Using EXPLAIN on the above query i got the fllowing. Please note, I do not have any indexes on the table (except for primary key on the id
-field), i want to modify the query to benefit from indexes and place indexes on the right keys.
+----+--------------------+----------+------+---------------+------+---------+------+------+----------------------------------------------+
| id | select_type | table | type | possible_keys | key | key_len | ref | rows | Extra |
+----+--------------------+----------+------+---------------+------+---------+------+------+----------------------------------------------+
| 1 | PRIMARY | wsBasket | ALL | NULL | NULL | NULL | NULL | 2821 | Using where; Using temporary; Using filesort |
| 2 | DEPENDENT SUBQUERY | wsBasket | ALL | NULL | NULL | NULL | NULL | 2821 | Using where |
+----+--------------------+----------+------+---------------+------+---------+------+------+----------------------------------------------+
如果你对这篇内容有疑问,欢迎到本站社区发帖提问 参与讨论,获取更多帮助,或者扫码二维码加入 Web 技术交流群。
绑定邮箱获取回复消息
由于您还没有绑定你的真实邮箱,如果其他用户或者作者回复了您的评论,将不能在第一时间通知您!
发布评论
评论(3)
需要添加两个明显的索引:一个在篮子 ID 上,第二个在产品 ID 上:然后重试查询和一个新的 EXPLAIN 以查看索引是否正在使用
Two obvious indexes to add: one on basketid and a second on productid: then retry the query and a new EXPLAIN to see that the indexes are being used
除了确保
productid
和basketid
上存在合适的索引之外,将查询构造为简单联接而不是子查询通常也会使您受益匪浅,尤其是在 MySQL 中。
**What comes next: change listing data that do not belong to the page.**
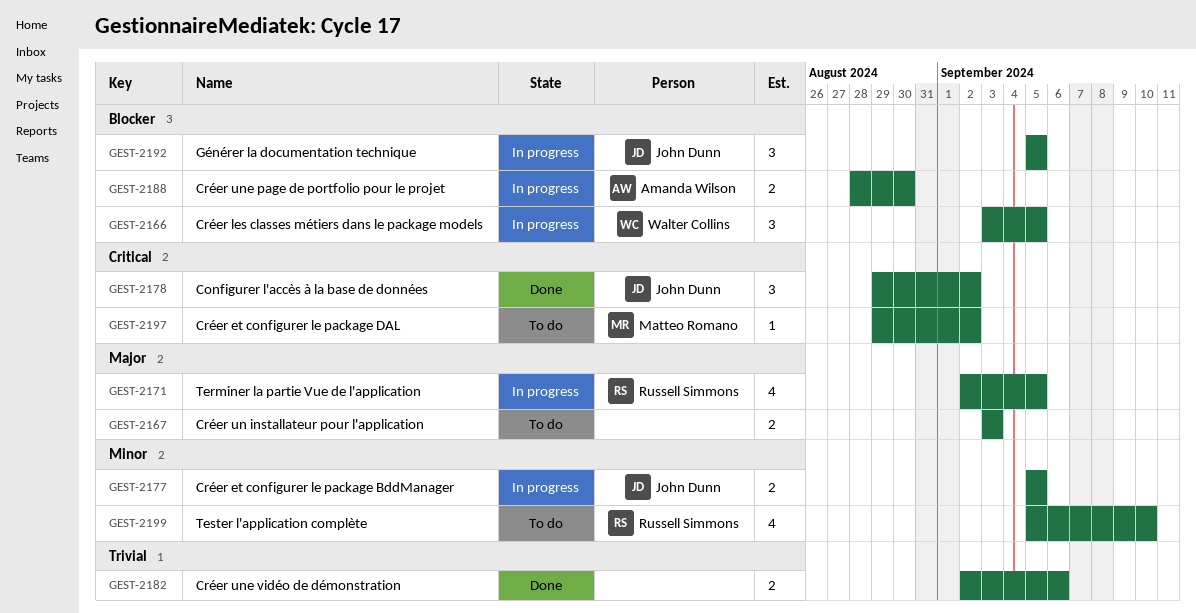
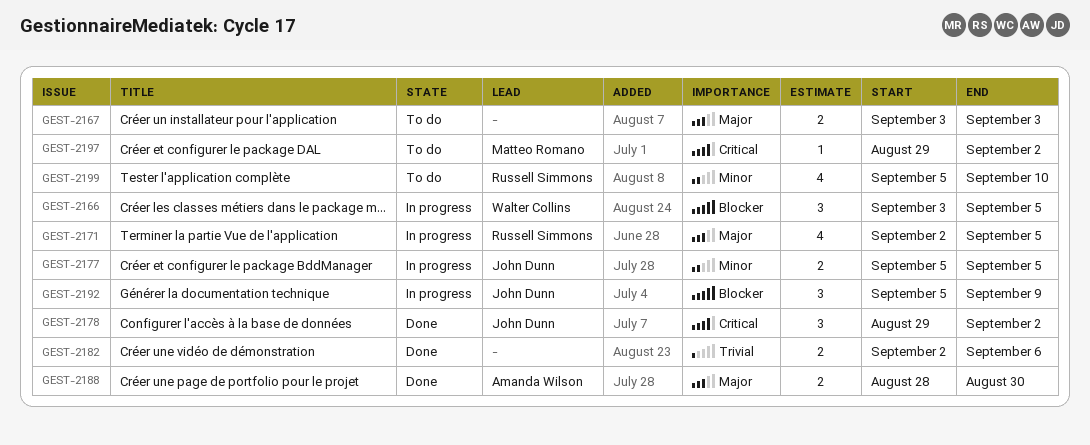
GEST-2188, status: In progress -> Done
GEST-2188, priority: Blocker -> Major
GEST-2192, due: Sep 5 -> Sep 9

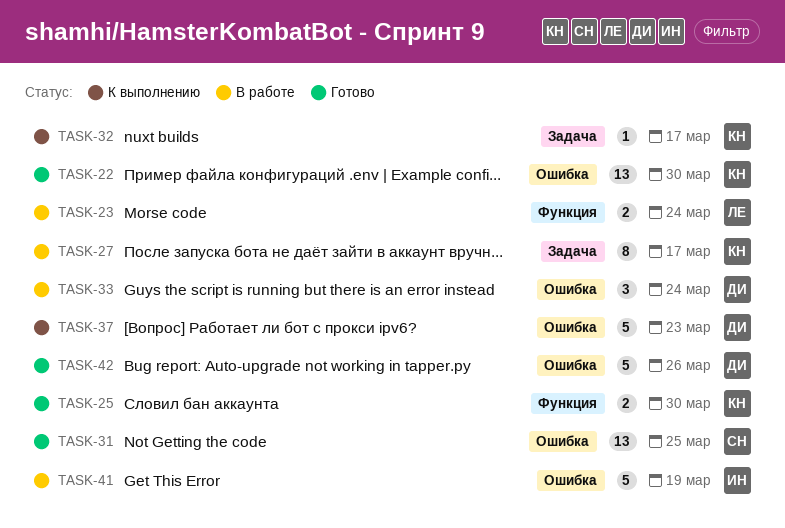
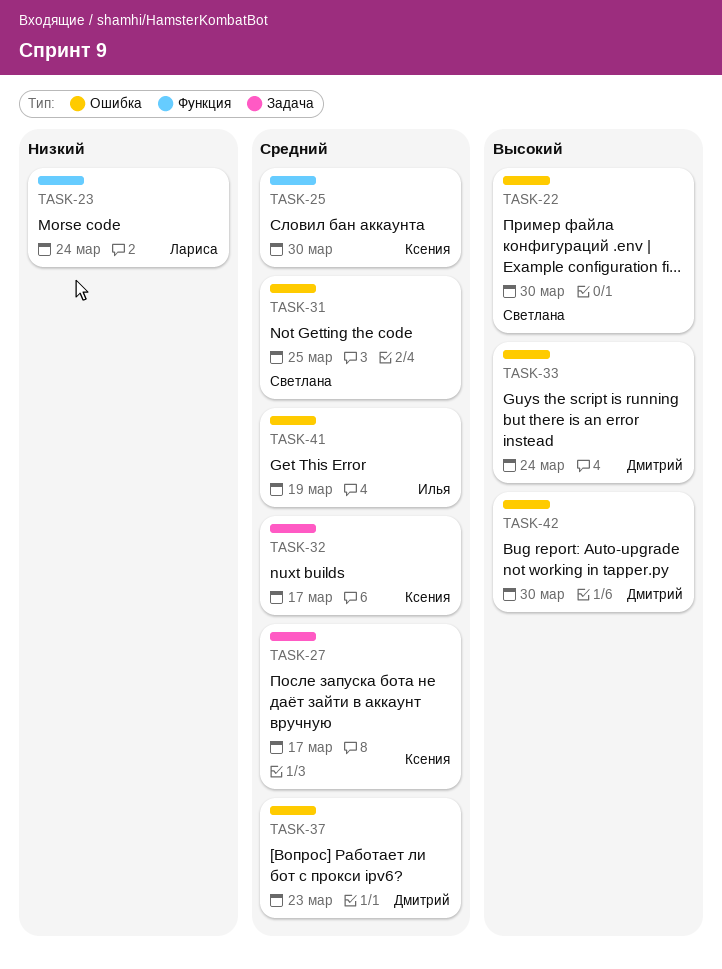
TASK-22, owner: Ксения -> Светлана
TASK-42, due: Mar 26 -> Mar 30

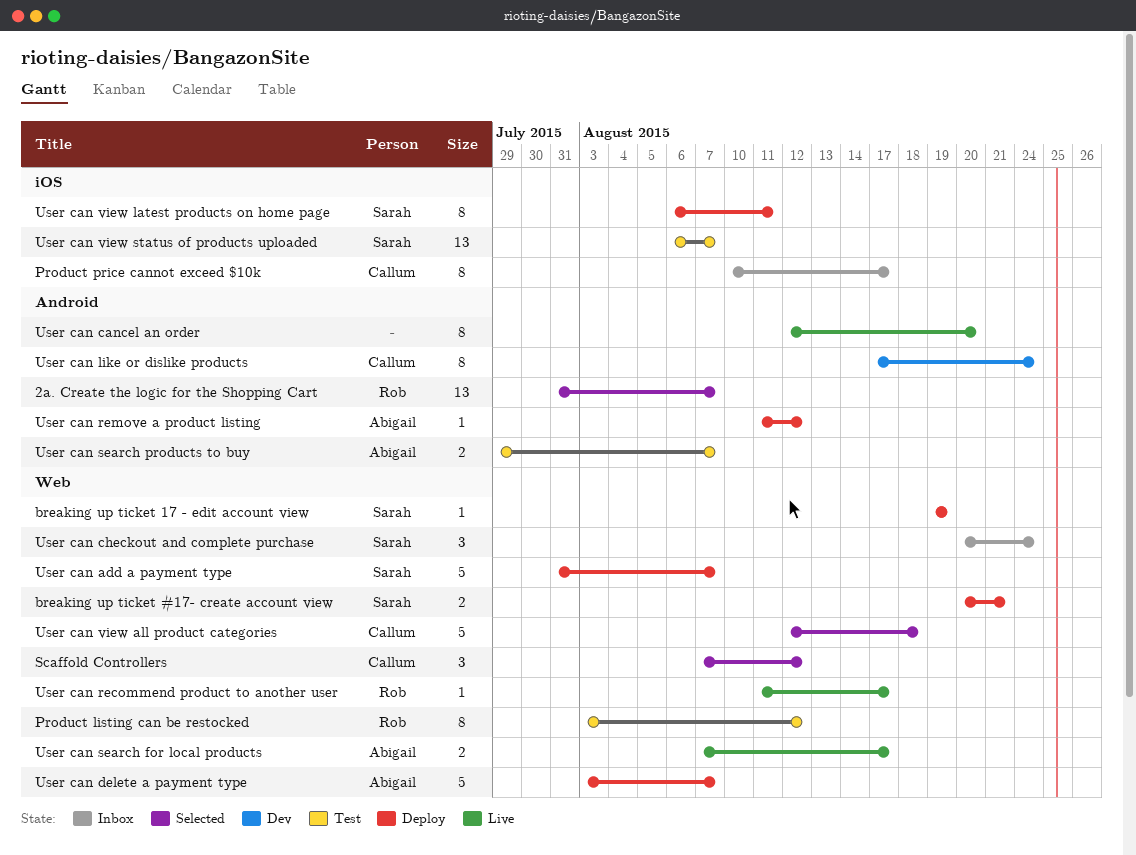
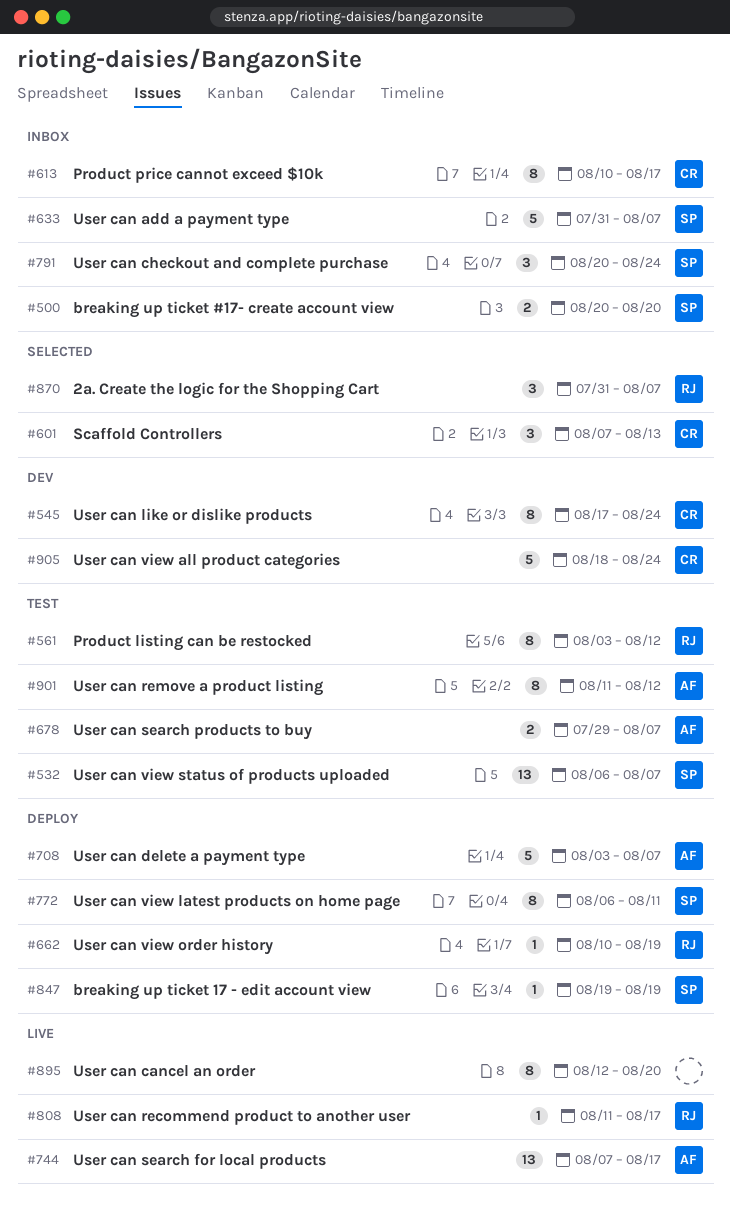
2a. Create the logic for the Shopping Cart, estimate: 13 -> 3
breaking up ticket #17- create account view, status: Deploy -> Inbox
breaking up ticket #17- create account view, due: Aug 21 -> Aug 20
Scaffold Controllers, due: Aug 12 -> Aug 13
User can add a payment type, status: Deploy -> Inbox
User can remove a product listing, status: Deploy -> Test
User can remove a product listing, estimate: 1 -> 8
User can search for local products, estimate: 2 -> 13
User can view all product categories, status: Selected -> Dev
User can view all product categories, start: Aug 12 -> Aug 18
User can view all product categories, due: Aug 18 -> Aug 24
User can view order history: none -> present

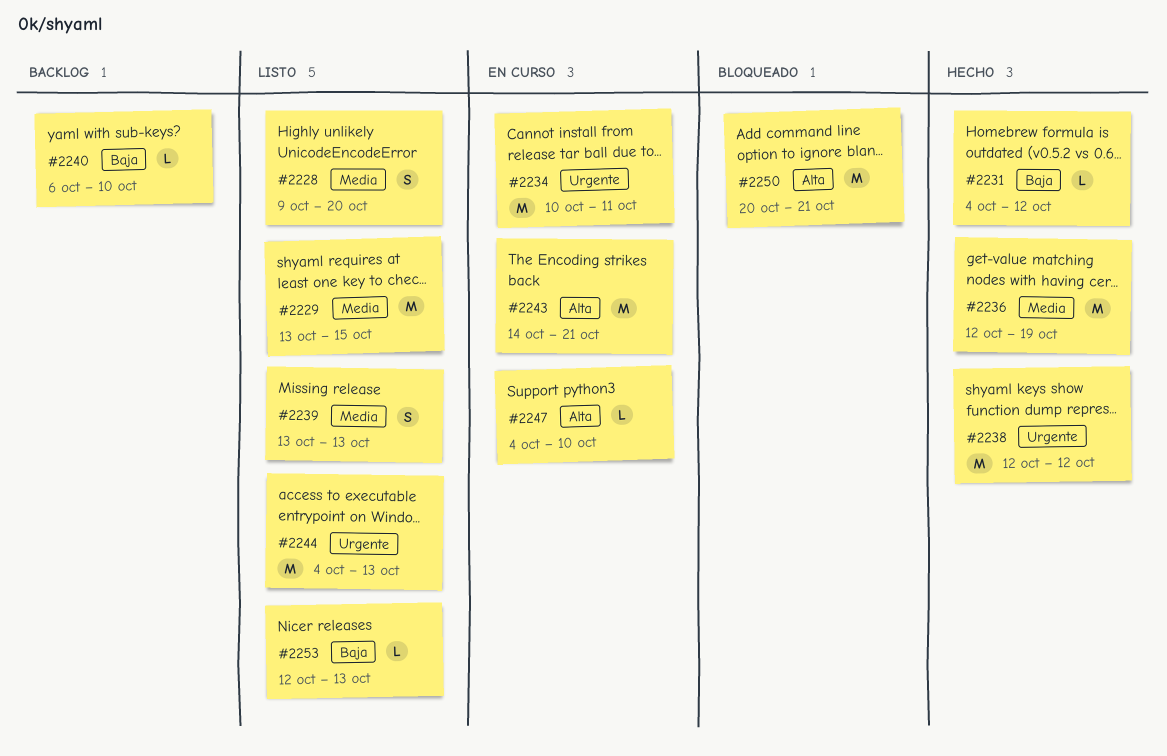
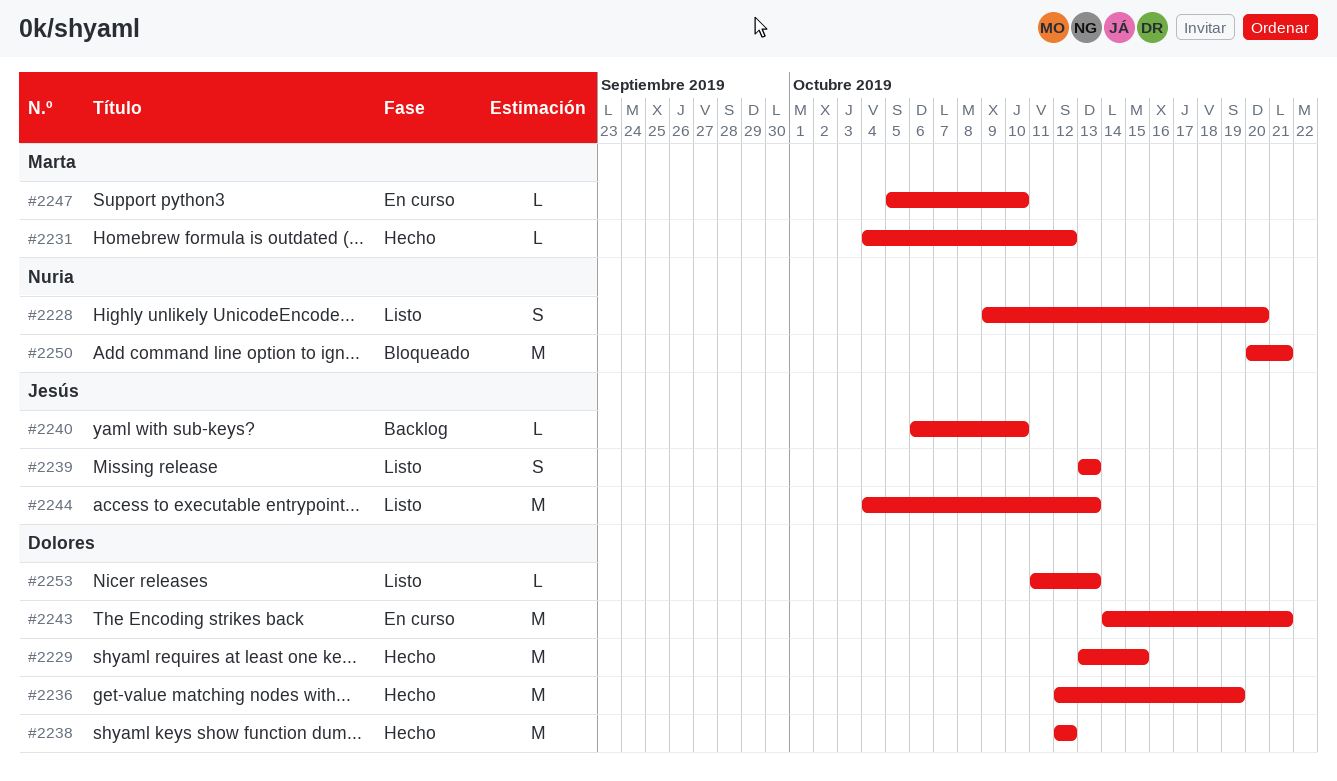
#2229, status: Listo -> Hecho
#2234: present -> none
#2247, start: Oct 4 -> Oct 5
#2253, start: Oct 12 -> Oct 11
对我来说,在可能相似的数据集上,连接在
EXPLAIN
输出中产生了两个select_type: SIMPLE
行,而子查询方法则产生了可怕的性能问题依赖子查询
。因此,连接速度快了一个数量级以上。As well as ensuring that suitable indexes exist on
productid
andbasketid
, you will often benefit from structuring your query as a simple join rather than a subquery, especially in MySQL.For me, on a possibly-similar dataset, the join resulted in two
select_type: SIMPLE
rows in theEXPLAIN
output, whereas the subquery method spat out a horrible-for-performanceDEPENDENT SUBQUERY
. Consequently the join was well over an order of magnitude faster.在此查询中主要用于搜索的两个字段是productid 和basketid。
当您搜索productid等于427的记录时,数据库不知道在哪里可以找到该记录。它甚至不知道如果确实找到了一个匹配项,则不会再有另一个匹配项,因此它必须查找整个表,可能有数千条记录。
索引是一个已排序的单独文件,并且仅包含您感兴趣的排序字段。因此创建索引可以节省大量时间!
The two fields you mainly use for searching in this query are productid and basketid.
When you search for records having productid equal to 427, Database has no clue where to find this record. It doesn't even know that if it does find one matching, that there will not be another matching one, so it has to look through the entire table, potentially thousands of records.
An index is a separate file that is sorted, and contains only the field/s you're interested in sorting on. so creating an index saves a immense amount of time!